Synopsis
Elon Musk’s team is pushing the Federal Aviation Administration (FAA) to modernize its outdated telecommunications systems with SpaceX’s Starlink terminals, aiming for rapid implementation. This urgency has led to tension, with the fate of Verizon’s existing contract unclear and safety concerns raised by some officials.
Two weeks ago, SpaceX engineer Ted Malaska showed up at the Federal Aviation Administration’s headquarters in Washington to deliver what he described as a directive from his boss.
Elon Musk: The agency will immediately start work on a program to deploy thousands of the company’s satellite terminals to support the national airspace system.
Malaska told those in attendance that the employees had up to 18 months to get the new program up and running, an unsettling timeline for aviation safety employees accustomed to a more deliberate pace. Anyone who impeded progress, Malaska said, would be reported to Musk and risked losing their jobs, according to two people familiar with the matter, who were not authorized to speak publicly.

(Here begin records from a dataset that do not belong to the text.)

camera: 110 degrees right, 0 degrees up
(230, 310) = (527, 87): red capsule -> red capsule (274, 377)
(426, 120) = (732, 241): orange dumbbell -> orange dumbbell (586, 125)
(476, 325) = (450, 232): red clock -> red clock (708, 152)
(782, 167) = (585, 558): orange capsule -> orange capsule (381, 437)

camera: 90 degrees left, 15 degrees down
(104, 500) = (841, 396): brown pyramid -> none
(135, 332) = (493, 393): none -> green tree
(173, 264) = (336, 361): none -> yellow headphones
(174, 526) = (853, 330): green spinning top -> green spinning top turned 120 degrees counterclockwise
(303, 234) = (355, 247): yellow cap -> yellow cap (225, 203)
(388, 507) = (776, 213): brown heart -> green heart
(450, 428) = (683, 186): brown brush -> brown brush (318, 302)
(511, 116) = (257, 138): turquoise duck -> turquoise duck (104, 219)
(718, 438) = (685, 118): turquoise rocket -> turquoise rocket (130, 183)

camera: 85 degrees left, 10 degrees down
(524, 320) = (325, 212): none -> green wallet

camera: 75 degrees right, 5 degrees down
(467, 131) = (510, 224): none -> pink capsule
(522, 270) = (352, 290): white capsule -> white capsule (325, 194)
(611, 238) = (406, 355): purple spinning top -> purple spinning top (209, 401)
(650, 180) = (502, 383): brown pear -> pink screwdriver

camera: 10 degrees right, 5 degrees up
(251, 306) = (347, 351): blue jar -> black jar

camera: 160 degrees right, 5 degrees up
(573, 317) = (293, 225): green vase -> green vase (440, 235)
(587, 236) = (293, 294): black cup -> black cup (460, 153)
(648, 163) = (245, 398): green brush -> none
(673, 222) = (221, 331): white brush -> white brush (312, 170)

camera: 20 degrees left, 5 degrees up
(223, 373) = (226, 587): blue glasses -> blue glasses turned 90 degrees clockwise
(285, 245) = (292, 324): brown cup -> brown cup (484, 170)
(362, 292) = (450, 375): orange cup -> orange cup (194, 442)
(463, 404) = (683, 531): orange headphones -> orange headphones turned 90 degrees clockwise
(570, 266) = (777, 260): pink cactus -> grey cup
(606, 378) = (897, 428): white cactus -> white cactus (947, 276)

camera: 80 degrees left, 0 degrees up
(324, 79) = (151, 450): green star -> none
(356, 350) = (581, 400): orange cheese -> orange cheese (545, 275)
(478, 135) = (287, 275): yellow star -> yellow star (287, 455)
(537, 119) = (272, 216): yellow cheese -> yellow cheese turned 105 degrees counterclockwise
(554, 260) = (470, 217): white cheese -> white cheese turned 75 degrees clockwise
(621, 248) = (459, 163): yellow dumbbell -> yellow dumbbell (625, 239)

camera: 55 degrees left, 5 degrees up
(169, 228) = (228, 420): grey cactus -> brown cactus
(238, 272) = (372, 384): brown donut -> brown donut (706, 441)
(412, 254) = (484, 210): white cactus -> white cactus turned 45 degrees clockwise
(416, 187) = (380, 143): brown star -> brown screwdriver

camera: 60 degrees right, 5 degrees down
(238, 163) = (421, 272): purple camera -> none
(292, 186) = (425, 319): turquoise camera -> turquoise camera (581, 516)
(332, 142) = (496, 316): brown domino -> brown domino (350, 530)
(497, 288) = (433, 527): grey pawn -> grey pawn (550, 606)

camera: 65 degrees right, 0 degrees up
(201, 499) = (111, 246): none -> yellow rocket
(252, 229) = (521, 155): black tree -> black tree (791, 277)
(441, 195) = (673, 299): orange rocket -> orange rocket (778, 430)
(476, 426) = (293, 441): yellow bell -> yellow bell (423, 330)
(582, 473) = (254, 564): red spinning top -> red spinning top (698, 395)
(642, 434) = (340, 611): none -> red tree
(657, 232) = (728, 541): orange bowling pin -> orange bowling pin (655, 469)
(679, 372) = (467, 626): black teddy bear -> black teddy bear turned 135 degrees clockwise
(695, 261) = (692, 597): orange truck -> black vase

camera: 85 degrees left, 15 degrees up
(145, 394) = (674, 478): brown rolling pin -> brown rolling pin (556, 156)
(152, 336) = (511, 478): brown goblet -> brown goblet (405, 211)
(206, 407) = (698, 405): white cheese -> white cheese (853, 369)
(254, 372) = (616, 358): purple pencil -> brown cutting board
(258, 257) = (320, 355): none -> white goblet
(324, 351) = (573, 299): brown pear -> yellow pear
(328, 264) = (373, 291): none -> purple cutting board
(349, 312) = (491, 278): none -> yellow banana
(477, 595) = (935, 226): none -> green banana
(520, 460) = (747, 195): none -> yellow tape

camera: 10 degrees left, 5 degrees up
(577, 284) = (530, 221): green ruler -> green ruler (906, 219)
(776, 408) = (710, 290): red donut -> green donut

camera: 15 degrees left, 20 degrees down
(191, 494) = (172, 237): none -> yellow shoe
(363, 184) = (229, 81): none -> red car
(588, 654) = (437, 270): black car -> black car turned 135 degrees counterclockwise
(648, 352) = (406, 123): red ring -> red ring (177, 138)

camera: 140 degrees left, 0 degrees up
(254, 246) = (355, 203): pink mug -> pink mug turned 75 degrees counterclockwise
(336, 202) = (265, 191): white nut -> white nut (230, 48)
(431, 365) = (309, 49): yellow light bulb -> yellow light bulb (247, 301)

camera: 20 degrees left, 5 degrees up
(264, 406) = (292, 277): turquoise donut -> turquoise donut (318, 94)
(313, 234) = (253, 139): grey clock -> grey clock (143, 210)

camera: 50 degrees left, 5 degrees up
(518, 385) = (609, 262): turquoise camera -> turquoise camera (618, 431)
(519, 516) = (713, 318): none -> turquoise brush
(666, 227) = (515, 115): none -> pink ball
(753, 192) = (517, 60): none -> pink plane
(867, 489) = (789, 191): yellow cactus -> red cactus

Since he began overseeing the newly created Department of Government Efficiency, Musk has upended the norms of bureaucracy with a far-reaching initiative to scale back the size and scope of the federal government. So far, the tech billionaire’s team has moved to drastically scale back the US Agency for International Development, which provides life-saving medicines to people around the world, and the Consumer Financial Protection Bureau, which helps protect American consumers from financial fraudsters. At least 30,000 federal jobs have been eliminated under his watch.
Now a ubiquitous presence within the highest echelons of politics, Musk has shown up at a White House cabinet meeting, at President Donald Trump’s Mar-a-Lago resort in Florida, with a chainsaw on stage at the Conservative Political Action Conference. But his team’s recent appearance at the FAA presents the starkest test yet of Musk’s ability to not just shrink government, but to transform his political power into potential business for his companies.

The FAA’s telecommunications networks are instrumental to overseeing 29 million square miles of US airspace and ensuring the orderly and safe movement of 45,000 flights daily. They are aging and long overdue for an upgrade. In 2023, the agency awarded telecommunications giant Verizon Communications Inc. a contract worth $2.4 billion to do just that.